Natural: How Faith in Nature's Goodness Leads to Harmful Fads, Unjust Laws, and Flawed Science

Levinovitz, Alan

My comments


A very well-written, thoughtful discussion about the concept of Nature and the natural. In order to argue for something, it is often a highly successful rhetorical strategy to portray it as natural. Why is that? One insight in Levinovitz' book is that "natural" is a religious term: "'Nature' is another term for God; 'natural', a synonym for holy."

Levinovitz takes a close look at several debates where the idea of what is "natural" is at the center. Some topics he investigates are: How to give birth (fun fact: the patron saint of childbirth is Raymond Nonnatus, literally "not-born", because cut from his dying mother's womb); the complications of vanilla; the conflicting views of the origin of mankind as the prototypical noble Savage or the nasty, brutish and short lives of the first humans; the contortions of the Catholic church in applying some version of "naturalness" for deciding which birth control techniques are permissible; and many others.
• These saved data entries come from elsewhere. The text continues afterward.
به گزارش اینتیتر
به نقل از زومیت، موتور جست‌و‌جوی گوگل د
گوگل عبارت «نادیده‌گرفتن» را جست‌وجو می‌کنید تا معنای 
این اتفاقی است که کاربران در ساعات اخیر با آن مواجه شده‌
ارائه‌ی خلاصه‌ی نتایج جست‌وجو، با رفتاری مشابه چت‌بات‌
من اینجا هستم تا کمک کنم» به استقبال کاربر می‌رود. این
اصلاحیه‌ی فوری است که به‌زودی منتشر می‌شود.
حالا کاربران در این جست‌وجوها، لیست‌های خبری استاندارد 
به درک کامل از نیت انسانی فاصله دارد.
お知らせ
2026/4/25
He is elegantly scathing when describing the "consecrated consumption" underpinning celebrity woo such as Gwyneth Paltrow's Goop line of products, and Deepak Chopra's involvement in high-priced condo schemes ("completely reinvent how we should all be living"). "Nature" priced at luxury rates exclusively for the elite.

He highlights the common conflation of "natural" with "good", but also acknowledges and is respectful of the deep need that humans have for finding good ways to live, and for confronting the challenges and questions of existence.
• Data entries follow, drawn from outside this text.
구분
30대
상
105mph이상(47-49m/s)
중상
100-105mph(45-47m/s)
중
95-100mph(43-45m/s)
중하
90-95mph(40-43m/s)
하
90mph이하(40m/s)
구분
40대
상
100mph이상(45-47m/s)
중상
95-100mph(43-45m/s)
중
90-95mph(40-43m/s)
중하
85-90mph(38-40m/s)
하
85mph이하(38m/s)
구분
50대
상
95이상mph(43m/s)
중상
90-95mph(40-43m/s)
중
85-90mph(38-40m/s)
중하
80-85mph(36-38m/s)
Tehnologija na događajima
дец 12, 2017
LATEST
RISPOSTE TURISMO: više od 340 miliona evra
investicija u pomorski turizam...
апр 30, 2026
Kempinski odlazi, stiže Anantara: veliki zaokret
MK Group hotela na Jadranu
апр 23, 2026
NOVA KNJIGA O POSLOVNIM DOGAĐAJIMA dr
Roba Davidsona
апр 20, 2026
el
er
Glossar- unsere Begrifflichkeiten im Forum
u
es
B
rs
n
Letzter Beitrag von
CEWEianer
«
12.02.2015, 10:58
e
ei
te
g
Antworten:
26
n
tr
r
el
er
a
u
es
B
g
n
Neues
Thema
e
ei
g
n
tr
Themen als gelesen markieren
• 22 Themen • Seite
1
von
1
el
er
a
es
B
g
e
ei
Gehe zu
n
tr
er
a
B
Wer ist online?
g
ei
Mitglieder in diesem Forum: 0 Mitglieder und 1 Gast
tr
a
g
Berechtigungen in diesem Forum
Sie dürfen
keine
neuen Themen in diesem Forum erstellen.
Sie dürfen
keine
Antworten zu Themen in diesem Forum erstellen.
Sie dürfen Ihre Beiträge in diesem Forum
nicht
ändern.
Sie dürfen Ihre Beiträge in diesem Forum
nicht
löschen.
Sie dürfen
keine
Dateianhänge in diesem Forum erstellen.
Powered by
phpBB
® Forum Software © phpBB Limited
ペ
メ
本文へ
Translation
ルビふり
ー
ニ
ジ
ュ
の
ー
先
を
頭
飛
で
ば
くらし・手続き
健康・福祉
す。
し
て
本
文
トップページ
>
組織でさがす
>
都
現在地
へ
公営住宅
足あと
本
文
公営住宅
The one issue I have with the book is that it uses the phrase "the unnatural animal" about humans, without investigating it further. Thus it misses out on what I believe is an important point. The ability, or rather the necessity, of humans to construct cultures as a way of living underlies many conflicts where the concept of "naturalness" is used as argument. The cultural patterns that one wishes to promote gain in credibility if they are seen as "natural", rather than developed by humans. And culture is unnatural in the sense that it would not exist if humans did not exist (barring a few proto-cultural examples among certain mammals), but it is also natural since Homo sapiens would not exist without it.

Levinovits ends with a conclusion that may be viewed as unsatisfying: compromise. Nature is wonderful, inspiring, and it can teach us a lot. But human actions and inventions to overcome nature are required for a better life. "Philosophical confusion isn't a sin, it's a virtue.